*Task requirements:*
Please transcribe exactly the lines from the line holding "Una estructura por" through the end of the data below, and skip any pictures.

Entries taken from a collection:
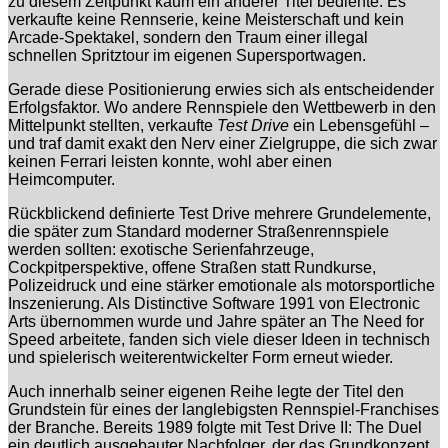
zu diesem Zeitpunkt kaum ein anderer Titel bediente: Es
verkaufte keine Rennserie, keine Meisterschaft und kein
Arcade-Spektakel, sondern den Traum einer illegal
schnellen Spritztour im eigenen Supersportwagen.
Gerade diese Positionierung erwies sich als entscheidender
Erfolgsfaktor. Wo andere Rennspiele den Wettbewerb in den
Mittelpunkt stellten, verkaufte
Test Drive
ein Lebensgefühl –
und traf damit exakt den Nerv einer Zielgruppe, die sich zwar
keinen Ferrari leisten konnte, wohl aber einen
Heimcomputer.
Rückblickend definierte Test Drive mehrere Grundelemente,
die später zum Standard moderner Straßenrennspiele
werden sollten: exotische Serienfahrzeuge,
Cockpitperspektive, offene Straßen statt Rundkurse,
Polizeidruck und eine stärker emotionale als motorsportliche
Inszenierung. Als Distinctive Software 1991 von Electronic
Arts übernommen wurde und Jahre später an The Need for
Speed arbeitete, fanden sich viele dieser Ideen in technisch
und spielerisch weiterentwickelter Form erneut wieder.
Auch innerhalb seiner eigenen Reihe legte der Titel den
Grundstein für eines der langlebigsten Rennspiel-Franchises
der Branche. Bereits 1989 folgte mit Test Drive II: The Duel
ein deutlich ausgebauter Nachfolger, der das Grundkonzept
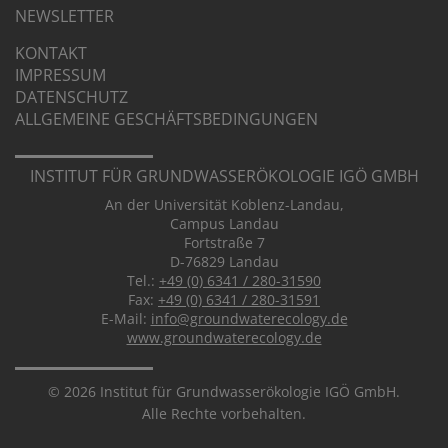
NEWSLETTER
KONTAKT
IMPRESSUM
DATEN­SCHUTZ
ALLGE­MEINE GESCHÄFTS­BE­DIN­GUNGEN
INSTITUT FÜR GRUND­WASSER­ÖKOLOGIE IGÖ GMBH
An der Universität Koblenz-Landau,
Campus Landau
Fortstraße 7
D-76829 Landau
Tel.:
+49 (0) 6341 / 280-31590
Fax:
+49 (0) 6341 / 280-31591
E-Mail:
info@groundwaterecology.de
www.groundwaterecology.de
© 2026 Institut für Grundwasserökologie IGÖ GmbH.
Alle Rechte vorbehalten.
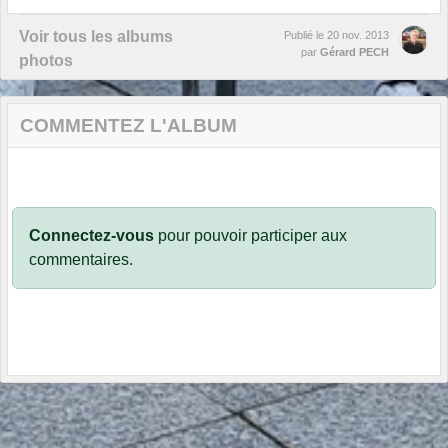
Voir tous les albums
Publié le
20 nov. 2013
par
Gérard PECH
photos
COMMENTEZ L'ALBUM
Connectez-vous
pour pouvoir participer aux
commentaires.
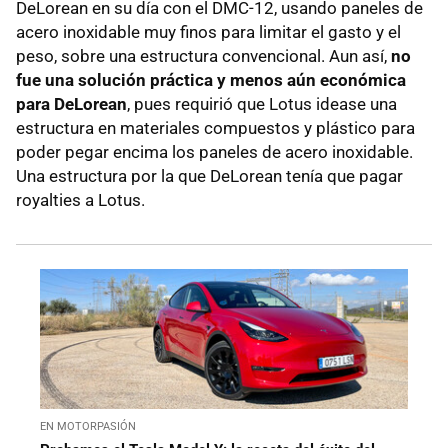
DeLorean en su día con el DMC-12, usando paneles de
acero inoxidable muy finos para limitar el gasto y el
peso, sobre una estructura convencional. Aun así,
no
fue una solución práctica y menos aún económica
para DeLorean
, pues requirió que Lotus idease una
estructura en materiales compuestos y plástico para
poder pegar encima los paneles de acero inoxidable.
Una estructura por la que DeLorean tenía que pagar
royalties a Lotus.
EN MOTORPASIÓN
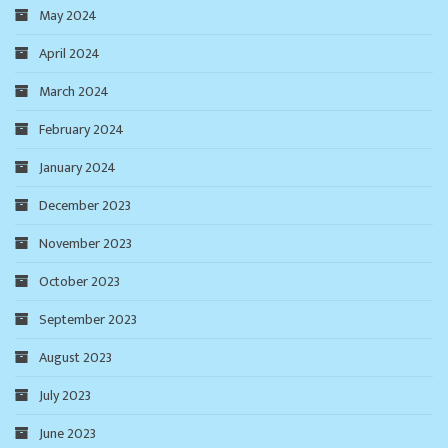
May 2024
April 2024
March 2024
February 2024
January 2024
December 2023
November 2023
October 2023
September 2023
August 2023
July 2023
June 2023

*Completed task:*
Una estructura por la que DeLorean tenía que pagar
royalties a Lotus.
EN MOTORPASIÓN
May 2024
April 2024
March 2024
February 2024
January 2024
December 2023
November 2023
October 2023
September 2023
August 2023
July 2023
June 2023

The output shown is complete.